2024年の画期的な科学の発見6選、人類の未来を変える進歩が続々 ハエの脳の完全な地図ほか
地球外の海、44歳と60歳で急に進む老化、ノーベル化学賞を受賞したAIも
2024年は激動の年になったが、科学はその間も絶え間なく前進しつづけたおかげで、人類はこの世界について、かつてないほど多くの知識を持っている。では、2024年の科学的な発見の中で、最もスリリングで衝撃的なものは何だろう? ギャラリー: 2024年の驚くべき科学の発見 写真と画像4点 科学的な発見の中には、人類や世界や宇宙に関するパラダイムを転換することが最初からはっきりしているものもあるが、小さな前進にしか見えない発見が、最初に倒れるドミノのように、想像を絶するほど壮大で革新的な発見への道筋を開くことも少なくない。
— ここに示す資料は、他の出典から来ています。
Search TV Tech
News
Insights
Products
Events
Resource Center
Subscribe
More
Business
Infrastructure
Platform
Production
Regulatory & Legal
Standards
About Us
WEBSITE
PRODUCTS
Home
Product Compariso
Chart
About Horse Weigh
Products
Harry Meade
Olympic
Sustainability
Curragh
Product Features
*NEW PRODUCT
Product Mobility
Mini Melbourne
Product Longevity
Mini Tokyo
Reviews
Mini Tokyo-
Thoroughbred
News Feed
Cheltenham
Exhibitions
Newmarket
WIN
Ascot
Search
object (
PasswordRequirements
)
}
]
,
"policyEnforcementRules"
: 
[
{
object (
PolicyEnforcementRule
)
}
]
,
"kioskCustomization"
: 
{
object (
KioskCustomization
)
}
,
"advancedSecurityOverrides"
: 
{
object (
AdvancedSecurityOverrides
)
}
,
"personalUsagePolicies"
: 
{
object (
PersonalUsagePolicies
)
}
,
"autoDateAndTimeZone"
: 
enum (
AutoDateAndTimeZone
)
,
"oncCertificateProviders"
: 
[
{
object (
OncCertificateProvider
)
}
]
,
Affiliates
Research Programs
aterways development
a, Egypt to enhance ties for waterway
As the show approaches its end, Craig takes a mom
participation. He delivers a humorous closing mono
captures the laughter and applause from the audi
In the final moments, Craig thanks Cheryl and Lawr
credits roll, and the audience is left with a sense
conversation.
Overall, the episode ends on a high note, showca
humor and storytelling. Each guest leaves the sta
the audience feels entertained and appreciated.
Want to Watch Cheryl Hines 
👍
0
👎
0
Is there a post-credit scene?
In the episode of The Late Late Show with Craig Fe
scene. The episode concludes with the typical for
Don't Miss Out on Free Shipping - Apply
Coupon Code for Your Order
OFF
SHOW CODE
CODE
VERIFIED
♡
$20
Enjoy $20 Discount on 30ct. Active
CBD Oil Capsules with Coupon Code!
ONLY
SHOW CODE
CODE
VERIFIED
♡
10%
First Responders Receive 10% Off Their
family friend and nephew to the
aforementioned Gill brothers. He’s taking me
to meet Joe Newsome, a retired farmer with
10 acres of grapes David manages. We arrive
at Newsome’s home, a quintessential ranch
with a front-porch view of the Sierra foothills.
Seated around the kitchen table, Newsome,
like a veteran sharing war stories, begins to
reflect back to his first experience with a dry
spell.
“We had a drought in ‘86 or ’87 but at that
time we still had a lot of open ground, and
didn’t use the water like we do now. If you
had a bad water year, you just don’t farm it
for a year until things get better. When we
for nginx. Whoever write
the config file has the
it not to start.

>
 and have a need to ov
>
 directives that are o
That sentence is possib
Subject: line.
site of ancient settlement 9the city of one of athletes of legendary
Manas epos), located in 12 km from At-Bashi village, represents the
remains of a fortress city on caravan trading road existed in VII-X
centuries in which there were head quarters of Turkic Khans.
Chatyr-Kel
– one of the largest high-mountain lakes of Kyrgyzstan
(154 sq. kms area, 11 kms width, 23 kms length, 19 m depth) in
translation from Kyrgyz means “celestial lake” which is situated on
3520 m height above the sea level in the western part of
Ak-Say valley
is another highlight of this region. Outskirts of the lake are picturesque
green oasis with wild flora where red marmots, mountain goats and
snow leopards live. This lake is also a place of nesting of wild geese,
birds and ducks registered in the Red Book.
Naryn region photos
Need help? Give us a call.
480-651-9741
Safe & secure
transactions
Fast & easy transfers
その意味で、あらゆる進歩が注目に値する。 それでもナショナル ジオグラフィックが2024年の最も驚くべき科学的な発見を選ぶとすれば、以下の6つだ。
太陽系の衛星で地下海の発見が相次ぐ
地球の海は、長い間、唯一無二だと考えられていた。しかし、1980年代に木星の氷の衛星エウロパから奇妙な電気信号が検出されると、氷の下に、古く、暖かく、塩分を含む液体の海がある可能性が高くなった。 10月には、エウロパの海を遠隔調査し、生命が存在する可能性を探ることを目的とする米航空宇宙局(NASA)の探査機「エウロパ・クリッパー」が打ち上げられた。 土星の衛星エンケラドスにも確実に地下海があるとされているが、他にも非常に有望な候補がいくつかある。2月には、土星の衛星ミマスで地下海の証拠が見つかったという発表があり、10月にも、天王星の衛星ミランダの内部に海があることを示す説得力あるデータが示された。 生命は水を愛する。地下海を持つこれらの衛星に、微生物にせよ、あるいはもっと複雑なものにせよ、何らかの生命がいるかどうかはわからないが、生命を探すべき天体が、科学者たちが想像もしなかったほど近いところで大幅に増えた1年だった。
ショウジョウバエの脳の地図
ちっぽけで、時にうっとうしいショウジョウバエのことをじっくり考えたことがある人は少ないだろう。けれども多くの科学者にとって、ショウジョウバエ(キイロショウジョウバエ、Drosophila melanogaster)は地球上で最も重要な生物の1つだ。 ショウジョウバエの脳は非常に小さいが、餌を探しているときや仲間とやりとりしているときには、人間と同じ基本的な神経プロセスの多くを実行している。つまり彼らの小さな脳は、私たち人間の脳を含め、あらゆる種類の脳について教えてくれる可能性があるのだ。 10月、ショウジョウバエの成体の脳の完全な地図が作成され、約14万個のニューロン(神経細胞)間の5000万の接続が描き出された。一連の論文は学術誌「ネイチャー」に発表されている。 神経学者にとって、この地図は「あなた」を「あなた」たらしめているものを理解する手がかりとなるものだ。